The Supreme Court in Brno came out on Tuesday in favour of the higher court’s stand, ruling that the shots fired at the escapees amounted to attempted murder. And that will set the tone for how similar such cases will now be approached by Czech courts in the future. In short, the court said that the taking of a life - or attempt to do so – can in no way be counterbalanced by the theft of personal property. The ordinary theft of property, the Supreme Court said, did not cause serious distress or agitation – a condition required for a homicide to be considered manslaughter. The court’s spokesman is Petr Knotig:

“In cases of manslaughter you have to have a factor of sudden fear or high distress, a fearing for life and property leading to self-defence.”

As a result, the Supreme Court’s ruling will not apply to armed robberies or burglaries or when perpetrators threaten others with violence.

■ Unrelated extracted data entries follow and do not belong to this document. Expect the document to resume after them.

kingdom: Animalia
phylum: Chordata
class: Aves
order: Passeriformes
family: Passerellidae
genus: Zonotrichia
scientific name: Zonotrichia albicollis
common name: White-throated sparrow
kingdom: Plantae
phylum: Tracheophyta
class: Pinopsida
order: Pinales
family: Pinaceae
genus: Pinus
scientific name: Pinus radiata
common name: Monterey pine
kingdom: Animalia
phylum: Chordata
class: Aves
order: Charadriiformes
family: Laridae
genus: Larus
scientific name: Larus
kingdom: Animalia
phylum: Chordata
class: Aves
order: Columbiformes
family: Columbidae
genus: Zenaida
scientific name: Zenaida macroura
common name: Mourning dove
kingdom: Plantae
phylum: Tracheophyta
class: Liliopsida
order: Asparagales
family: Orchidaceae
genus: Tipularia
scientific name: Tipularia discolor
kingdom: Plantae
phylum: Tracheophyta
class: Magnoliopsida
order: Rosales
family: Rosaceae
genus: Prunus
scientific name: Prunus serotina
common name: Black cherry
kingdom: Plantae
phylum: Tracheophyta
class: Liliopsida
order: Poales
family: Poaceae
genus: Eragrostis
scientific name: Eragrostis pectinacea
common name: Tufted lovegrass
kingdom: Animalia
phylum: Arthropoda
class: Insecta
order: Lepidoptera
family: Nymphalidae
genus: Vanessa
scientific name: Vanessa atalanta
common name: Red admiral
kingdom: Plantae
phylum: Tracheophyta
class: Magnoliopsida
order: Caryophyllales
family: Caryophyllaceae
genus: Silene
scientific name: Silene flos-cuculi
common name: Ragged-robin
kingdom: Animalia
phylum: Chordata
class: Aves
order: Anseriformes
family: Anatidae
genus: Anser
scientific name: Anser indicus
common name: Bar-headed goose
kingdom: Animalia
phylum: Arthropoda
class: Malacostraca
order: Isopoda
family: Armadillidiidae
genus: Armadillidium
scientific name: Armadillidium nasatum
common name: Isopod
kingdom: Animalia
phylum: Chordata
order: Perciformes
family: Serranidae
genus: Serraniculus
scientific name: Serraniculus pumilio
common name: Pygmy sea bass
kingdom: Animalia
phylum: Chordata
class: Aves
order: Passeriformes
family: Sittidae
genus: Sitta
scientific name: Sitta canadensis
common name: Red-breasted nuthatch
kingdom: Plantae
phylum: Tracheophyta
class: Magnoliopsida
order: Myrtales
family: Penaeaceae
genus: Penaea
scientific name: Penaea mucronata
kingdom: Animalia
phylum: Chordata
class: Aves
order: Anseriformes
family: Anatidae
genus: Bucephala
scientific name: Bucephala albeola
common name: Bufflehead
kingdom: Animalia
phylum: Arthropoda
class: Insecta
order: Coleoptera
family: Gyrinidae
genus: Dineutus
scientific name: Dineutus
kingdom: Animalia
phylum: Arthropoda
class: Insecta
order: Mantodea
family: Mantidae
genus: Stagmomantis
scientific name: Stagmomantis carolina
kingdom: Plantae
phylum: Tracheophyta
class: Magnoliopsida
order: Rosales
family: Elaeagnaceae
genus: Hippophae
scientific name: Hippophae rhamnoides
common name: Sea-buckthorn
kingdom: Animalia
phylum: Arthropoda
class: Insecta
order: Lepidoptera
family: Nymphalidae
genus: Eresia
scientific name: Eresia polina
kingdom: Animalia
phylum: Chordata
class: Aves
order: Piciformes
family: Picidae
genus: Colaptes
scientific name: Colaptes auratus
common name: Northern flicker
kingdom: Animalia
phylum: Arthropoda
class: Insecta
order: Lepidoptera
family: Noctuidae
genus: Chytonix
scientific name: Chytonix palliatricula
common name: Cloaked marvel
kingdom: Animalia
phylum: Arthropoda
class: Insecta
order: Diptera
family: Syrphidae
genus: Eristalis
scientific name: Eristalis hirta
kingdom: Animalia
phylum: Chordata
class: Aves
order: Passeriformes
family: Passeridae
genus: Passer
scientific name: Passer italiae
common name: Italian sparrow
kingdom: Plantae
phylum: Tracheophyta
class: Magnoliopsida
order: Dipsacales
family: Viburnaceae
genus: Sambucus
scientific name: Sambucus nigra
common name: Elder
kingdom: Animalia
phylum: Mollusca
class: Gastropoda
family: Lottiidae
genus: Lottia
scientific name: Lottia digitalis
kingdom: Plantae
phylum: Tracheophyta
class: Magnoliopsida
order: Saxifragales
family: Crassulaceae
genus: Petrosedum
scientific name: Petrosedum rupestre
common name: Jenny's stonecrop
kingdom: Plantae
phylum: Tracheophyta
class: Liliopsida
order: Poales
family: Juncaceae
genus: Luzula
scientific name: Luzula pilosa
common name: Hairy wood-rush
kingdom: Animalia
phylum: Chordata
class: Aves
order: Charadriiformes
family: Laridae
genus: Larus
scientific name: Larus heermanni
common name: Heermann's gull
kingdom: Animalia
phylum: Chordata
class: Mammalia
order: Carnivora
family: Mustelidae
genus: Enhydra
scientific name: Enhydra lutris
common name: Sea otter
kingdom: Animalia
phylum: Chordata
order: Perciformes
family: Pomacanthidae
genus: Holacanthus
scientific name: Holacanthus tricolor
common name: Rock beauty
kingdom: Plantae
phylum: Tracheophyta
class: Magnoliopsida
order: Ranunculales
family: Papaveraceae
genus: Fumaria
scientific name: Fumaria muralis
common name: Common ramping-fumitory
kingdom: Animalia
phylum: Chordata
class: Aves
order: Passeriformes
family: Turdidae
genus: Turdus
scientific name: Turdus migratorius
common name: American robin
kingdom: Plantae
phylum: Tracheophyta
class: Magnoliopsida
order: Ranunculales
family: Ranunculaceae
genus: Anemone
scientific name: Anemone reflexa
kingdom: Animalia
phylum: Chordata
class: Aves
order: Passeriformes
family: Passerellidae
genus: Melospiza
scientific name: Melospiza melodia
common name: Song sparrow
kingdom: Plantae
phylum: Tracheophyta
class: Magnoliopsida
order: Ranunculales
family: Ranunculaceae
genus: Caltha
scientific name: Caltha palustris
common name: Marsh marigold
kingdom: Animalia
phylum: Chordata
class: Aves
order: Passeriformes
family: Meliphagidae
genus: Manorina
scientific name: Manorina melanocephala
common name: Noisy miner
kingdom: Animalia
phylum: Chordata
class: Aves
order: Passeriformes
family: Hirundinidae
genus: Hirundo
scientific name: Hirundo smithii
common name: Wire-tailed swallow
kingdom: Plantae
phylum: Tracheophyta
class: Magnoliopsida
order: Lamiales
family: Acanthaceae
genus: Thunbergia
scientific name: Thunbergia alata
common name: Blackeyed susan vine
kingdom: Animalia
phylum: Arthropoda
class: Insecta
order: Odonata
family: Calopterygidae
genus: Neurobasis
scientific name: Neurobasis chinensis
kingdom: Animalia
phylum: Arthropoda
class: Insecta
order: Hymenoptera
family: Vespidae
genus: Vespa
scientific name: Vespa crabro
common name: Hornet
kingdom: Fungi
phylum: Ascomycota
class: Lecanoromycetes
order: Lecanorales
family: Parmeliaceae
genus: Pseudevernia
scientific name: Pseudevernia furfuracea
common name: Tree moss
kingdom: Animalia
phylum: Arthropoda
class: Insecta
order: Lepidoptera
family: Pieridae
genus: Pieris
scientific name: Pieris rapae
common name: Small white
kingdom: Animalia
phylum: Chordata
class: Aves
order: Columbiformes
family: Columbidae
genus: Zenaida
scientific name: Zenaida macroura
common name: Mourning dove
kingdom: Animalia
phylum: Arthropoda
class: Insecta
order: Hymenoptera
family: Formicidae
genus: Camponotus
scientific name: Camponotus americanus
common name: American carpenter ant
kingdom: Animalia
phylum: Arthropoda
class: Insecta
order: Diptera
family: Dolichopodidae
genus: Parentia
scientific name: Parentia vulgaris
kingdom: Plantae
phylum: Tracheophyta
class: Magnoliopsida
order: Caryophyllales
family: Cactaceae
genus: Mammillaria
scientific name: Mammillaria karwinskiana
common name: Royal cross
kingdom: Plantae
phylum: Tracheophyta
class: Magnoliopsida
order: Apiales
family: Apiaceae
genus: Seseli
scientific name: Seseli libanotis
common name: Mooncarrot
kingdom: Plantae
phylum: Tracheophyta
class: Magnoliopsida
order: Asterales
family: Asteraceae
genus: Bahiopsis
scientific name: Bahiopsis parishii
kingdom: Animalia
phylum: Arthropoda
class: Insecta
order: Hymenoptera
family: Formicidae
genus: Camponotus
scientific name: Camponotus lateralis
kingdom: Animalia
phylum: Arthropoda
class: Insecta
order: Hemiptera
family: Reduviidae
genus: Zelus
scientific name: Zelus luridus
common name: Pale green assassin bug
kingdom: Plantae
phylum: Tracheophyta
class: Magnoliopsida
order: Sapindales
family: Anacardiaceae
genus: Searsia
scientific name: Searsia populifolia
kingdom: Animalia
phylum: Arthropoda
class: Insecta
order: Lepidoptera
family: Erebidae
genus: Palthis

But the ruling has stirred up a hornet’s nest in the legal community. Some say that drawing the line between homicide and manslaughter is not always as clear cut as the Supreme Court ruling seems to suggest. Czech lawyer Jaroslav Ortman spoke to Czech TV:

“I think that the court has to approach individual cases ad hoc, case by case. It’s not possible to say in general in all cases it will always be ‘murder’. I’m convinced of that.”

Other specialists agree, including court psychologists who point out that the conditions of high distress vary from individual to individual and can be difficult to gauge. They warn that in some incidents it will be difficult to firmly assess whether someone killed another right or wrongly, saying they might easily have felt their life was in danger, even when it was not. That is something that individuals courts, despite Tuesday’s binding ruling, will still have to evaluate.